No mercado externo, 140 cooperativas venderam aproximadamente R$ 96 bilhões em produtos em 2025. O volume representou 10,3% das vendas internacionais do agronegócio brasileiro.

Café, carnes de aves e suínos, farelo e óleo de soja ficaram entre os principais produtos comercializados. China, Japão, Estados Unidos, Alemanha e Países Baixos foram os maiores destinos.

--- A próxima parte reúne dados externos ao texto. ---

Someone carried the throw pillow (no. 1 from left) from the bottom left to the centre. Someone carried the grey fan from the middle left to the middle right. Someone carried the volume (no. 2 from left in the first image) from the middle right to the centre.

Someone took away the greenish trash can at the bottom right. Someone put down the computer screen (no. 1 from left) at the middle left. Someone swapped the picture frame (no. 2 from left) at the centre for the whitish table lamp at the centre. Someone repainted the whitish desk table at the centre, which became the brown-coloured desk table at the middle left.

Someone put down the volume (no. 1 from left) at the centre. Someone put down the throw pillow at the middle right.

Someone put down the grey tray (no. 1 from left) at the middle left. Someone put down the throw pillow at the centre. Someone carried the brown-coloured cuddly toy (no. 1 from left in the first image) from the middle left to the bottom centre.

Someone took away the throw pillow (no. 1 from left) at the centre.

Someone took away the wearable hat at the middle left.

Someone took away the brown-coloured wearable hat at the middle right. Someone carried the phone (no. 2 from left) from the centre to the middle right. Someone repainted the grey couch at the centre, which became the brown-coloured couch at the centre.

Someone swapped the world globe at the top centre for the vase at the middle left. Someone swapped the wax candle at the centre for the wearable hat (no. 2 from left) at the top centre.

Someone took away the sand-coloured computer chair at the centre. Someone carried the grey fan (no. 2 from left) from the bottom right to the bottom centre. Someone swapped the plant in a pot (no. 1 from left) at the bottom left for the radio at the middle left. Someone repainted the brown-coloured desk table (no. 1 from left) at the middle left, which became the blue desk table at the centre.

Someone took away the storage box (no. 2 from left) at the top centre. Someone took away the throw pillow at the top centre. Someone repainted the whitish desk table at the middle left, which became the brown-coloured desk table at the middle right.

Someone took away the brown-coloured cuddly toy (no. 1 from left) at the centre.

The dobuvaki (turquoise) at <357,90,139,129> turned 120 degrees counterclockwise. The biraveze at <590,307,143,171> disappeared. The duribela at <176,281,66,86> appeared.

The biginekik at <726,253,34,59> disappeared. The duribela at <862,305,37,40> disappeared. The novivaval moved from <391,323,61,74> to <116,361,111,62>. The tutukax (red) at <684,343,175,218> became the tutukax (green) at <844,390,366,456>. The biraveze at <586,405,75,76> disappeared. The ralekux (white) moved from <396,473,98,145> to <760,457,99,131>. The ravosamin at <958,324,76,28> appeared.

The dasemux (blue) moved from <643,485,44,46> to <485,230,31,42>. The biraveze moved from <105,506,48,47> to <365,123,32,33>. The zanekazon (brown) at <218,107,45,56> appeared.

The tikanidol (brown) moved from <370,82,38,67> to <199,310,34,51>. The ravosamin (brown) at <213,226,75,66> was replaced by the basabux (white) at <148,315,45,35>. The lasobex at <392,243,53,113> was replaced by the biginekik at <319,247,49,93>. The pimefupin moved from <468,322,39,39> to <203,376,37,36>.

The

A participação internacional, porém, está concentrada. Apenas dez cooperativas responderam por 67% do valor vendido ao exterior. O dado mostra que a maior parte das organizações ainda enfrenta dificuldades para alcançar outros países, seja por falta de escala, estrutura logística, certificações ou regularidade na oferta.

Para o produtor, o desempenho de uma cooperativa não deve ser avaliado apenas pelo faturamento. Preço pago pela produção, custo dos insumos, qualidade da assistência técnica, capacidade de armazenagem, nível de endividamento e sobras devolvidas ao associado são indicadores mais próximos do resultado efetivo dentro da propriedade.

Considerando todos os ramos, o cooperativismo brasileiro movimentou R$ 848,4 bilhões em 2025. O sistema reuniu 4.400 cooperativas, 29 milhões de associados e 613,4 mil empregados. O agro permaneceu como o principal responsável pelas receitas e pelos empregos.